That Time Europe Air-Dropped Vaccine-Loaded Chicken Heads to Bait Rabid Foxes


The events that led teams of helicopter-borne vets to pelt the Swiss countryside with vaccine-impregnated chicken heads began in 1939. Two things were then sweeping through Poland: the Nazis, and an epidemic of rabies carried by red foxes. Every year, the wavefront of disease advanced southward and westward by several dozen kilometers, hitting country after country. In March of 1967, it reached Switzerland.

The epidemic was a huge problem. Rabies is caused by a virus that spreads through the bites of animals and targets the brain. Unless infected people get a (really expensive) vaccine right away, the disease is almost always fatal. So, something had to be done about the foxes. The usual methods—poisoning, trapping, gassing, and shooting—weren’t working. The alternative was to vaccinate them.

Vaccinating wild animals against disease was a new concept, and American scientists had been the first to try. Initially, they tried capturing animals and immunizing them by hand, but that proved too laborious and costly. So in the 1960s, scientists started looking for ways of persuading animals to vaccinate themselves. George Baer from the CDC began by adapting the Coyote Getter—a buried gun-like contraption that would shoot cyanide into the mouths of inquisitive coyotes. Baer tried to replace the cyanide with vaccines. It didn’t work.

William Winkler developed a more effective but equally wince-inducing option: the Vac-Trap. Picture a foot pad, connected to a spring-loaded armature that held a vaccine-filled syringe. Step on the pad and—bam!—syringe in the leg. It worked, but as Winkler wrote, “it proved too hazardous.” Anyone, including unlucky hikers, could trigger the giant needle. (Winkler once scattered 130 Vac-Traps on a deserted beach only to be told that the U.S. Navy would be using it for a mock-invasion training exercise; he offered to remove them but officials argued that “the hazards would serve as an additional measure of the invaders’ prowess.”)

Abandoning this route, researchers started trying to create oral forms of the vaccine that could be packaged into edible bait. After years of development, the first successful laboratory trials were done in 1971, using a live but weakened rabies virus belonging to the SAD strain. Then, it was just a matter of finding the right bait. They tried everything from dog biscuits to sausages to eggs, but European scientists eventually settled on disembodied chicken heads, with vaccine capsules hidden under their skin. What better attractant for a fox?

The would-be vaccinators had to deal with misgivings among both colleagues and the public. They were concerned that the live viruses in the vaccine would continue to spread on their own, eventually evolving into new virulent forms.

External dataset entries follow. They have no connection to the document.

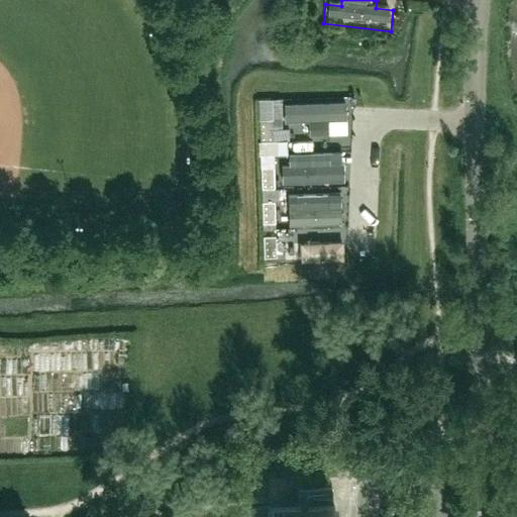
[(272,118),(260,118),(260,119),(260,140),(272,140),(272,118)]
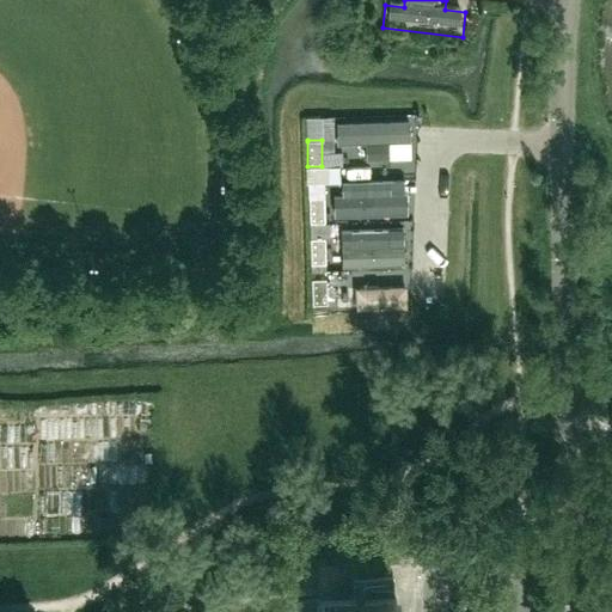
[(323,182),(308,182),(308,197),(323,197),(323,182)]
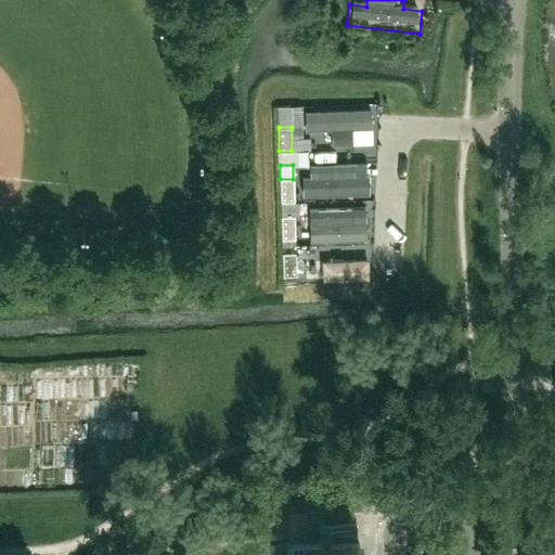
[(293,179),(280,179),(280,192),(281,197),(281,199),(281,202),(294,202),(294,198),(293,179)]
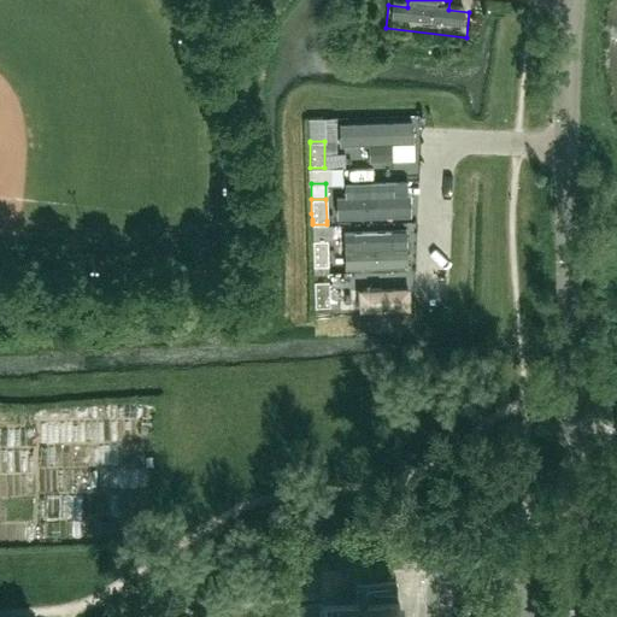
[(333,239),(331,224),(327,224),(312,224),(312,240),(327,239),(333,239)]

To assuage these fears, Franz Steck, a charismatic veterinarian at the University of Bern, left several of the vaccine-infused chicken heads on a small, rabies-free island. None of the local rodents became infected. There were no unexpected outbreaks.

In 17 October, 1978, Steck deployed the baits in a real field trial—the first of its kind. At the time, the rabies epidemic was spreading along the east shore of Lake Geneva, so Steck’s team created a grisly firebreak of 4,050 chicken heads.

The heads also contained a chemical marker—tetracycline—that could later be found in the teeth and bones of foxes that were shot by hunters. When it became clear that the foxes were actually taking the bait, the initiative garnered more interest, money, and effort. The team dispersed more baited heads, mostly by flinging them onto roadsides and paths. For more remote areas, they used helicopters. From 1979 to 1984, chicken heads would rain down on the countryside.

The program was a success. Over four years, the team dispersed some 52,000 baits, and wherever the heads landed, rabies disappeared. And so, unfortunately, did Steck—he was killed in 1982 when his helicopter crashed while delivering baits.

In 1983, Germany started their own vaccination efforts. By the mid ’90s, 16 European countries were taking part. New and more effective vaccines were developed. Aircraft became more commonly used; France abandoned ground units and relied only on helicopters as of 1988. And while the Swiss were baiting some 150,000 chicken heads a year, their cottage-industry approach was impractical for bigger countries like Germany; with characteristic efficiency, they replaced the birds with mass-produced tablets of fish or fat. They churned out millions every year. (Switzerland stuck with chicken heads until 1991, before switching over.)

These methods worked. Typically, the campaigns slashed the numbers of rabid foxes by 90 percent within a decade, and sometimes in just half that time. In 1983, Europe reported 23,000 cases of rabies in animals; in 1995, they were just over 8,000.

Switzerland, the country where it all began, saw a brief resurgence in the 1990s due to booming fox numbers, but they brought it to heel by doubling the density of baits and by specifically targeting fox dens to vaccinate newborn cubs. By 1996, they were rabies-free. By that time, they had scattered 2.8 million baits over their country, and Europe as a whole had dispersed around 74 million. Rabies had been outfoxed.